━━━ INFORMATION
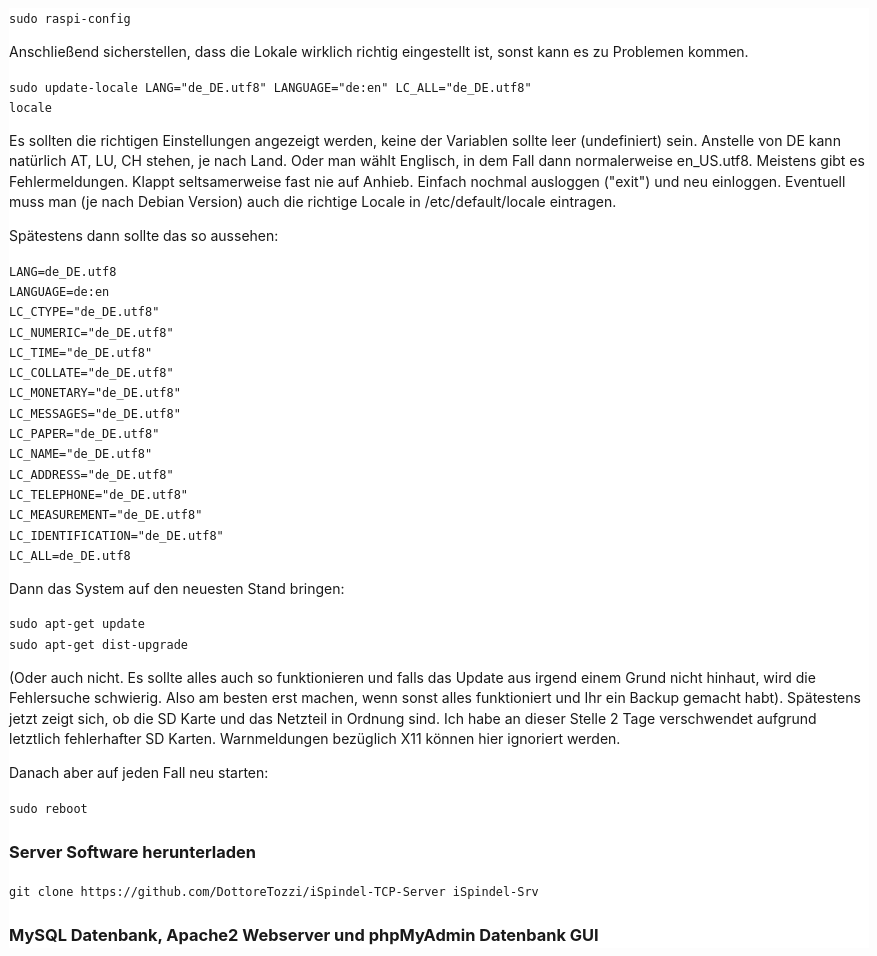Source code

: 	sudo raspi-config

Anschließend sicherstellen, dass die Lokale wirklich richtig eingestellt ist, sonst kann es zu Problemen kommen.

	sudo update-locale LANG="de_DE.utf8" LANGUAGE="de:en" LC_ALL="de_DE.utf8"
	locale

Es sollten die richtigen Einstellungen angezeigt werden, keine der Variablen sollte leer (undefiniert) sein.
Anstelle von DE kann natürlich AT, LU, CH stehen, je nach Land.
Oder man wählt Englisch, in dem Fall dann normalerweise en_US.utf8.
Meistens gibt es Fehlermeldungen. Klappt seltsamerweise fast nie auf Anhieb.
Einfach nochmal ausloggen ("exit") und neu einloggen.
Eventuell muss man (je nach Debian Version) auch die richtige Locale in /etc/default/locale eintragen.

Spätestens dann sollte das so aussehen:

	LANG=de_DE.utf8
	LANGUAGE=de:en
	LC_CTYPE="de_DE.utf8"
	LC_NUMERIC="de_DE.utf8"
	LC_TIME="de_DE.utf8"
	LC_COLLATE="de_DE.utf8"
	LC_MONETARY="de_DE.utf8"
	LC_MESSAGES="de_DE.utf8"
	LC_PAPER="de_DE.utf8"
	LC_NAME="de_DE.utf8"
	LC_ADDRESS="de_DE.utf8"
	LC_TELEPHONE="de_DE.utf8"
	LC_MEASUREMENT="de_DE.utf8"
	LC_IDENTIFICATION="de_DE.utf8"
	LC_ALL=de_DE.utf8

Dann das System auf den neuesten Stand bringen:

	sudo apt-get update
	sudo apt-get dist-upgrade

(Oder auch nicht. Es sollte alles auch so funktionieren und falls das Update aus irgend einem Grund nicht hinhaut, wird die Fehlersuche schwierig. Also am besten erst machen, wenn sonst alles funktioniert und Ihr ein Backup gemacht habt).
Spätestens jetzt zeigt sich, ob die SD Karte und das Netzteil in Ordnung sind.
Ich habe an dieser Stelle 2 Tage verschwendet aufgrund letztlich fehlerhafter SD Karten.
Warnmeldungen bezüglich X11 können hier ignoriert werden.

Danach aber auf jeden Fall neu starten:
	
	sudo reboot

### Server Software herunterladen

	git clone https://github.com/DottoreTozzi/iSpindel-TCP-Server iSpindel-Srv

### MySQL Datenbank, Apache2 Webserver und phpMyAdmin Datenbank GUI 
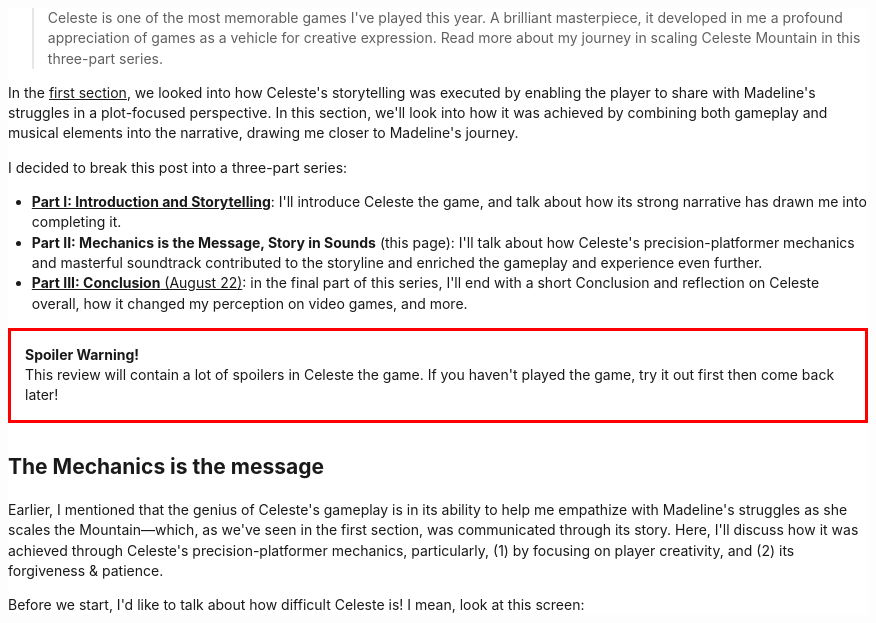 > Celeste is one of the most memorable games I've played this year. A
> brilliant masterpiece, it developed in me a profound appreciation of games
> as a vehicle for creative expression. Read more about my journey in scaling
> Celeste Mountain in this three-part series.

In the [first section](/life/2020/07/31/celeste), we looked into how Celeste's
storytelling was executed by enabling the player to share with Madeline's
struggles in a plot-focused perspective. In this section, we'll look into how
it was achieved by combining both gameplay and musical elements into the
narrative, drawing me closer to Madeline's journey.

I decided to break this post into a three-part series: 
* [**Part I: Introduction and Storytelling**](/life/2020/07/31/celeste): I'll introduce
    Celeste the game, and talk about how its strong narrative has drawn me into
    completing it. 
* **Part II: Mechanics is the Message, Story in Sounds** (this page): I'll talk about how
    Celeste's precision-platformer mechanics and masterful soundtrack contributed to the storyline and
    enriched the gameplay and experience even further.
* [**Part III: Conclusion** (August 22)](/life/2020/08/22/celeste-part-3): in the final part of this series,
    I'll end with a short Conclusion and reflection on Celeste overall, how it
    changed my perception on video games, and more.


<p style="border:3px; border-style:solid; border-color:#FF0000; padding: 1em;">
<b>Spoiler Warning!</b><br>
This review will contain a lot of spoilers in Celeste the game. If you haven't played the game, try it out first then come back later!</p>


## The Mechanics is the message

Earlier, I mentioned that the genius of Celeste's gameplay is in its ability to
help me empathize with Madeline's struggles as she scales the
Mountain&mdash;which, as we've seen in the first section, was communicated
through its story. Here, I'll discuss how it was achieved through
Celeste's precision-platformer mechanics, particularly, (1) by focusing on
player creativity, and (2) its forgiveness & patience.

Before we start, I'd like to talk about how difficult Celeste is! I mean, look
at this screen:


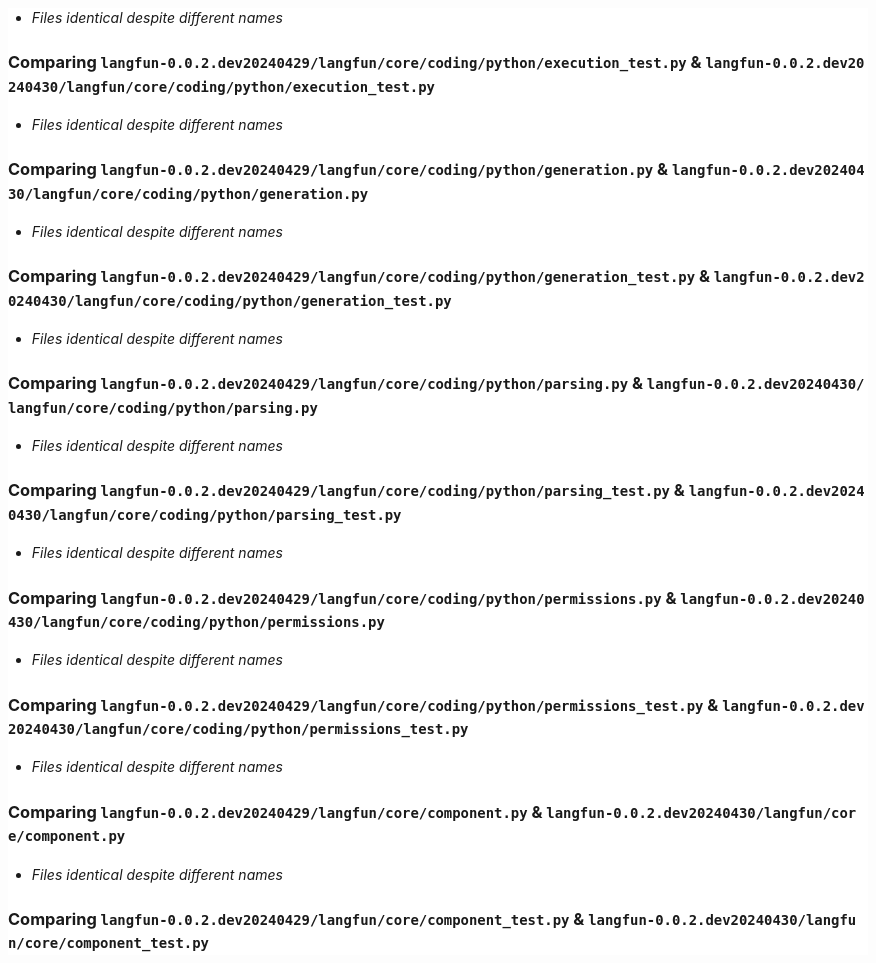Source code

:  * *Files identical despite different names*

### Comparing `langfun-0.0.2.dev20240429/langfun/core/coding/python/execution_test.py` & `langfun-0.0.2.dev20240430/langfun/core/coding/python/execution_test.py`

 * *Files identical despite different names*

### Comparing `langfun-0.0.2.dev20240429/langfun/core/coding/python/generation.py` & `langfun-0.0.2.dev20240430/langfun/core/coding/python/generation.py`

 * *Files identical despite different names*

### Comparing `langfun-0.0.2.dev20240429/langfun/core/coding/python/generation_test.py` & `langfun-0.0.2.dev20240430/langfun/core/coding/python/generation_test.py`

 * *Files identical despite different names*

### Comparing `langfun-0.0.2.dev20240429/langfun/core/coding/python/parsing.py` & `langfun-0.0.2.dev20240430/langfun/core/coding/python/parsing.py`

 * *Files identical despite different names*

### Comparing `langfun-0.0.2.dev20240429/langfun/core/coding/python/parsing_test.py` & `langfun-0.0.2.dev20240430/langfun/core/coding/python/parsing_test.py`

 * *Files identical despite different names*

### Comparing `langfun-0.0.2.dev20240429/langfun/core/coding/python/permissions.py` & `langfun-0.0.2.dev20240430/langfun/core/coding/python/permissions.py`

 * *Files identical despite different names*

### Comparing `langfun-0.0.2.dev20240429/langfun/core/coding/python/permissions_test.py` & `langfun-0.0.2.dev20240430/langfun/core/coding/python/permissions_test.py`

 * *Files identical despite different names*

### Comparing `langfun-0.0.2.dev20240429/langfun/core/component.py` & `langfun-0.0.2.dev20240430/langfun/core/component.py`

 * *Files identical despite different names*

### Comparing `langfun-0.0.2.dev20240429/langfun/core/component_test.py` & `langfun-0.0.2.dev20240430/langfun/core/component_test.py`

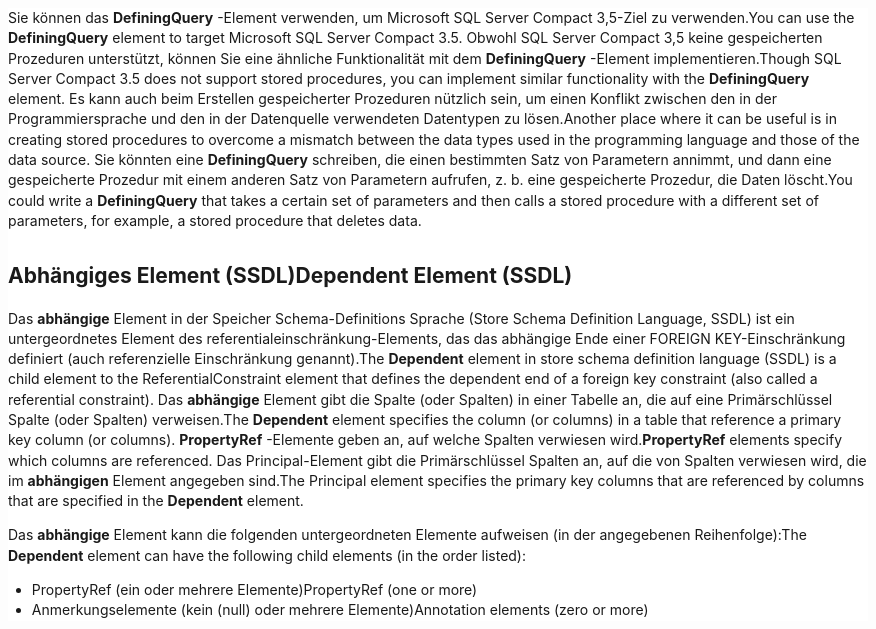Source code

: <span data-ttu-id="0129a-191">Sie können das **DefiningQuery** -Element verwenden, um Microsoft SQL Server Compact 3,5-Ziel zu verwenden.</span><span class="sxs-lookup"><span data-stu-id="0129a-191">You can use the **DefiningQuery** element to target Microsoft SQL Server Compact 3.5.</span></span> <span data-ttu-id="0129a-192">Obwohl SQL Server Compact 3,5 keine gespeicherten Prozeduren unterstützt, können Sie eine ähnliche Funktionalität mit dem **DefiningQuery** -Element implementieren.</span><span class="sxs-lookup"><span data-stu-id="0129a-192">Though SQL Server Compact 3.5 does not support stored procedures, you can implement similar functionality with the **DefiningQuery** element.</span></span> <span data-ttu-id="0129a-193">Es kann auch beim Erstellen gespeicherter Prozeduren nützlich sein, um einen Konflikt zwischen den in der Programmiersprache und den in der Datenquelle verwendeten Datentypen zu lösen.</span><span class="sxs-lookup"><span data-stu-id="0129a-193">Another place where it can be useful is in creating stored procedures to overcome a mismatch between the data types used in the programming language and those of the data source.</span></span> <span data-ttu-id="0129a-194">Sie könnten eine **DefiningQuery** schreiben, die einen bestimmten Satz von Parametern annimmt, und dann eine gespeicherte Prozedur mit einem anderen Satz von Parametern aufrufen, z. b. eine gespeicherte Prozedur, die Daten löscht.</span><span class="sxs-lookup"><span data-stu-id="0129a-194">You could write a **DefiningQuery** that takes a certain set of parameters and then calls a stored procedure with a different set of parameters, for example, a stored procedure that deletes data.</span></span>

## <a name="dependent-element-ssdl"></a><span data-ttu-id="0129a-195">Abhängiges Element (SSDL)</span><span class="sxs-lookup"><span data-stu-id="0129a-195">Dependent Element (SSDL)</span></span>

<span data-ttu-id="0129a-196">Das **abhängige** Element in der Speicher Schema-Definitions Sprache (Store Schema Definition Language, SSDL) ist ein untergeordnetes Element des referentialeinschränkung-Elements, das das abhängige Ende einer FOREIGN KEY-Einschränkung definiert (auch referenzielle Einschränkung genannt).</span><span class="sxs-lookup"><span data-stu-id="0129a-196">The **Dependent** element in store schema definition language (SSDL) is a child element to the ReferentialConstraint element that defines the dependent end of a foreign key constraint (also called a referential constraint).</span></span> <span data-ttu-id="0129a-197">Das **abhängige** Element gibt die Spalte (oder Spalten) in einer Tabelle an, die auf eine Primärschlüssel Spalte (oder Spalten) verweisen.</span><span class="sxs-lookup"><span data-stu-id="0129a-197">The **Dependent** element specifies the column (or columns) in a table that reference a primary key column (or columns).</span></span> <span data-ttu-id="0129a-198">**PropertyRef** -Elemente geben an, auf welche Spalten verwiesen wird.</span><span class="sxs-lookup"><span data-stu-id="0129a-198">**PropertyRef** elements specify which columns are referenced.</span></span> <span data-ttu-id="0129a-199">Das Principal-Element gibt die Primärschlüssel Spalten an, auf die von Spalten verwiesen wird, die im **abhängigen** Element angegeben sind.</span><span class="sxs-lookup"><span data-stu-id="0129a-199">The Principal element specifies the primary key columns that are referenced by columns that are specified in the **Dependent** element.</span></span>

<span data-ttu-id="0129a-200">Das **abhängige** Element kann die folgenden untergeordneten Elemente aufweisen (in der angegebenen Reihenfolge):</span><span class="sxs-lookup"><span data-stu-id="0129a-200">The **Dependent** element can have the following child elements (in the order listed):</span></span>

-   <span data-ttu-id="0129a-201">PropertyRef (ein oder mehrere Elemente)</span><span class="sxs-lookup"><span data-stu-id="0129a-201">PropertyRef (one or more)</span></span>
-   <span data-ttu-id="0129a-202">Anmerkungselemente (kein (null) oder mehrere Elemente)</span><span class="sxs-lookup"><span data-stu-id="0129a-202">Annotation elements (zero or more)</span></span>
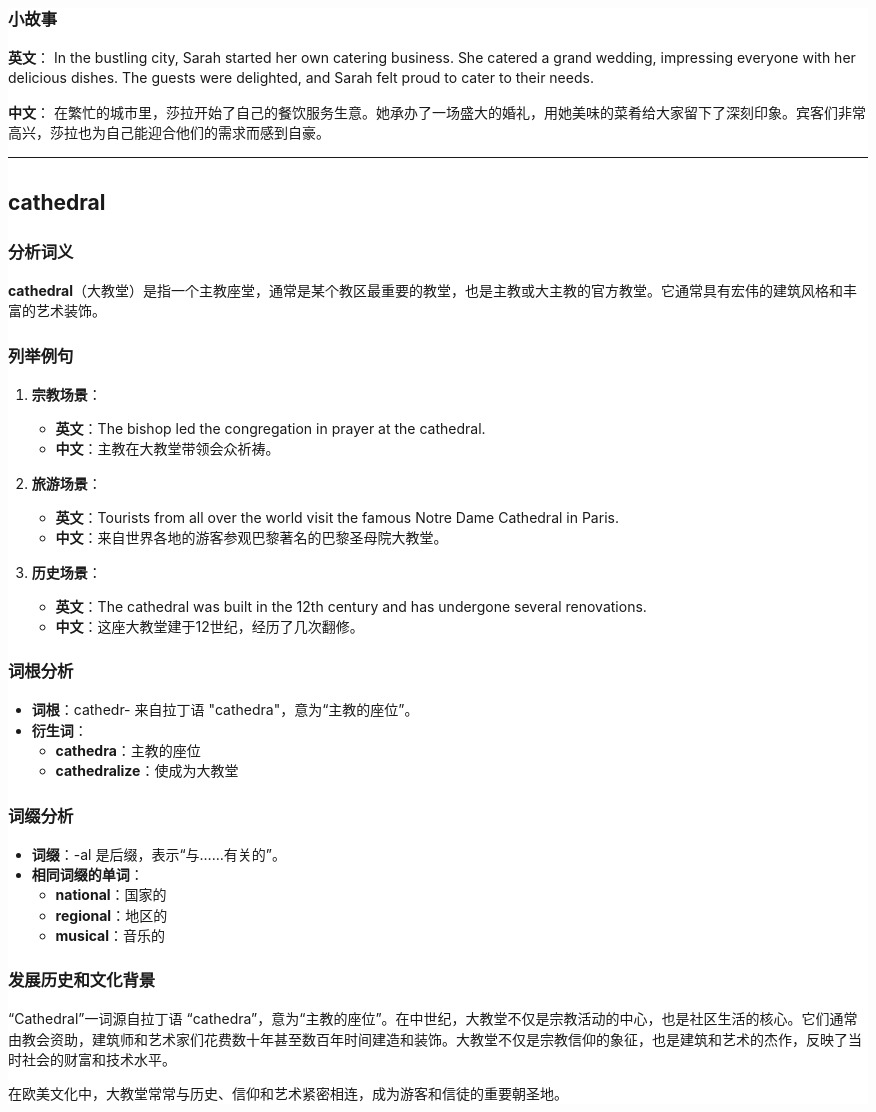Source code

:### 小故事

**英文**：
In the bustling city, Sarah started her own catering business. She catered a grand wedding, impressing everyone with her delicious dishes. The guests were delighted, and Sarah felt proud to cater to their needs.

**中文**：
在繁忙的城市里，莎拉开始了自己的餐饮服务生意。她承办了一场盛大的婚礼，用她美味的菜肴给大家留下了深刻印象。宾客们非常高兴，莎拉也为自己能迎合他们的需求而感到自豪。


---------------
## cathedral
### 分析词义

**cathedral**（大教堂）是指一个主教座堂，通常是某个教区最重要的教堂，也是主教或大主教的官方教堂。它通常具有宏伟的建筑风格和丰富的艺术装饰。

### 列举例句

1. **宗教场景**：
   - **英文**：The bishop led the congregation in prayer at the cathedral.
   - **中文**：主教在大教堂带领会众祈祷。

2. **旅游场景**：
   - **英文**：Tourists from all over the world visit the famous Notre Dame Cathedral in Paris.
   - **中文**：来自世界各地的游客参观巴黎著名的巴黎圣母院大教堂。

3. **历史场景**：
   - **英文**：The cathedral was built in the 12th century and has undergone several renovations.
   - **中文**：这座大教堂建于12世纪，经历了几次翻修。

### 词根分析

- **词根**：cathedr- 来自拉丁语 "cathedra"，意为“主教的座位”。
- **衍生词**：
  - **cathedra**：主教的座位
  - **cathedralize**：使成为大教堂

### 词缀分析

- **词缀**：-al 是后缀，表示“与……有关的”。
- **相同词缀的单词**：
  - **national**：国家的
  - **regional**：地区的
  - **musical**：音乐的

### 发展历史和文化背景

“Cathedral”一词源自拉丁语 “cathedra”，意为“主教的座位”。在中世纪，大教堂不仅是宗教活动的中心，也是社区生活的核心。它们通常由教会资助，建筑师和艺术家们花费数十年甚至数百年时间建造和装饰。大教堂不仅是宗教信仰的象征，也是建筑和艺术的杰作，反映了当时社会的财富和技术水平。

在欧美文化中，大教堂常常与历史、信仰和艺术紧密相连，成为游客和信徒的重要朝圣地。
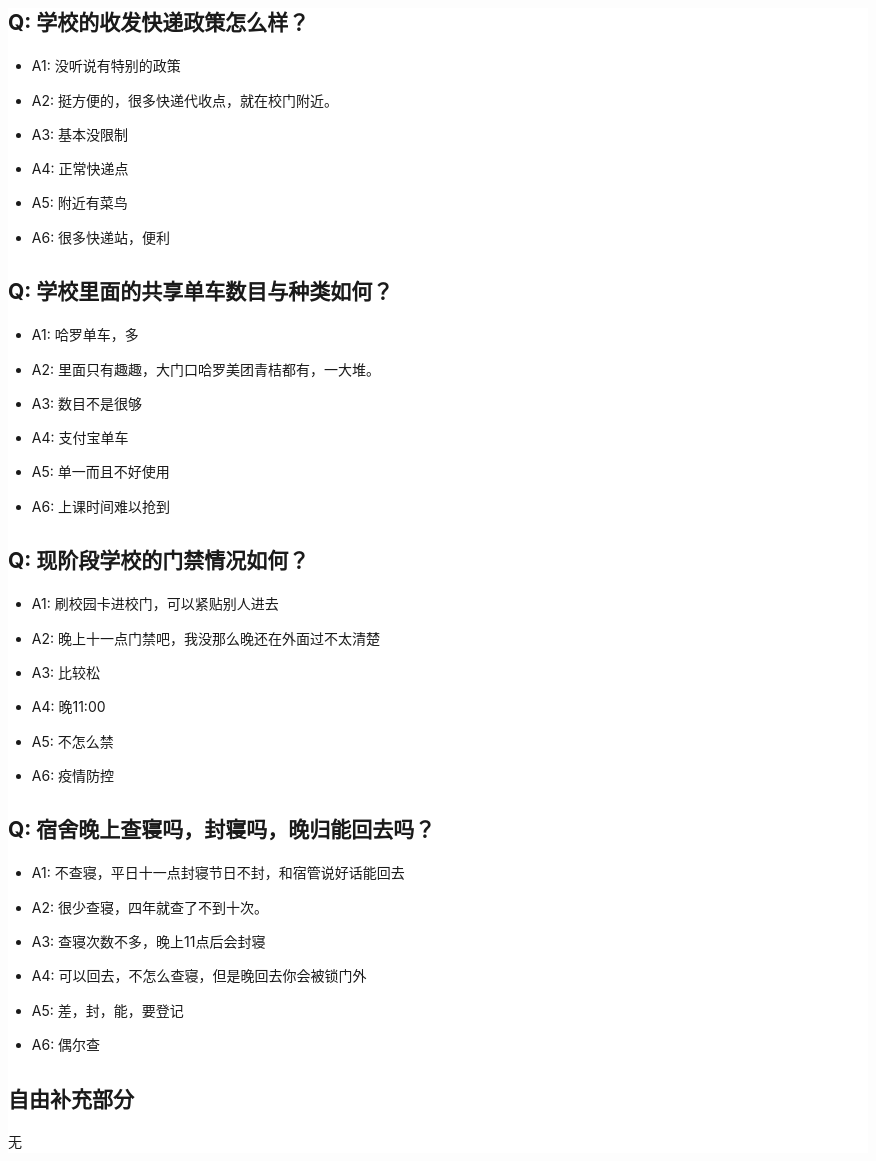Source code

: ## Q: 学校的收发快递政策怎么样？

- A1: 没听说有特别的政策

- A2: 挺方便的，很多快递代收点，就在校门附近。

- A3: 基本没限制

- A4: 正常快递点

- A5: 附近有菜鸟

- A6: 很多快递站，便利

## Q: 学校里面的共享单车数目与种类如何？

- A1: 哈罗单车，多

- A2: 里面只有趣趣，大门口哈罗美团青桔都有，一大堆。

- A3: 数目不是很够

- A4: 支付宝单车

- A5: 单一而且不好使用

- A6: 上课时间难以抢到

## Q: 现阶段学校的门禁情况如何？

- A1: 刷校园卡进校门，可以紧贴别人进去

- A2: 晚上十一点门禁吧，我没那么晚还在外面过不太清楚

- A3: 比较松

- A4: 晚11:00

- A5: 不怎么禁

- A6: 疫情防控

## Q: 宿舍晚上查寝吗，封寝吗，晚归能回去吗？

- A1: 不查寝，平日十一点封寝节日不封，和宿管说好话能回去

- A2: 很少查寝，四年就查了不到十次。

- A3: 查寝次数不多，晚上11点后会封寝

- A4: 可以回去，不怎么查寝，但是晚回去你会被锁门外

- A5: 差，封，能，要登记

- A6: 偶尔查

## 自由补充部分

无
━━━━━━
• **EXERCISE AIM**
Above are the records; please give again, exactly and in full, only the lines that run from the line with "- **英文**：Tourists from" through the line with "- A5: 差，封，能，要登记", with no pictures.

• **EXERCISE RESPONSE**
   - **英文**：Tourists from all over the world visit the famous Notre Dame Cathedral in Paris.
   - **中文**：来自世界各地的游客参观巴黎著名的巴黎圣母院大教堂。

3. **历史场景**：
   - **英文**：The cathedral was built in the 12th century and has undergone several renovations.
   - **中文**：这座大教堂建于12世纪，经历了几次翻修。

### 词根分析

- **词根**：cathedr- 来自拉丁语 "cathedra"，意为“主教的座位”。
- **衍生词**：
  - **cathedra**：主教的座位
  - **cathedralize**：使成为大教堂

### 词缀分析

- **词缀**：-al 是后缀，表示“与……有关的”。
- **相同词缀的单词**：
  - **national**：国家的
  - **regional**：地区的
  - **musical**：音乐的

### 发展历史和文化背景

“Cathedral”一词源自拉丁语 “cathedra”，意为“主教的座位”。在中世纪，大教堂不仅是宗教活动的中心，也是社区生活的核心。它们通常由教会资助，建筑师和艺术家们花费数十年甚至数百年时间建造和装饰。大教堂不仅是宗教信仰的象征，也是建筑和艺术的杰作，反映了当时社会的财富和技术水平。

在欧美文化中，大教堂常常与历史、信仰和艺术紧密相连，成为游客和信徒的重要朝圣地。
Source code

: ## Q: 学校的收发快递政策怎么样？

- A1: 没听说有特别的政策

- A2: 挺方便的，很多快递代收点，就在校门附近。

- A3: 基本没限制

- A4: 正常快递点

- A5: 附近有菜鸟

- A6: 很多快递站，便利

## Q: 学校里面的共享单车数目与种类如何？

- A1: 哈罗单车，多

- A2: 里面只有趣趣，大门口哈罗美团青桔都有，一大堆。

- A3: 数目不是很够

- A4: 支付宝单车

- A5: 单一而且不好使用

- A6: 上课时间难以抢到

## Q: 现阶段学校的门禁情况如何？

- A1: 刷校园卡进校门，可以紧贴别人进去

- A2: 晚上十一点门禁吧，我没那么晚还在外面过不太清楚

- A3: 比较松

- A4: 晚11:00

- A5: 不怎么禁

- A6: 疫情防控

## Q: 宿舍晚上查寝吗，封寝吗，晚归能回去吗？

- A1: 不查寝，平日十一点封寝节日不封，和宿管说好话能回去

- A2: 很少查寝，四年就查了不到十次。

- A3: 查寝次数不多，晚上11点后会封寝

- A4: 可以回去，不怎么查寝，但是晚回去你会被锁门外

- A5: 差，封，能，要登记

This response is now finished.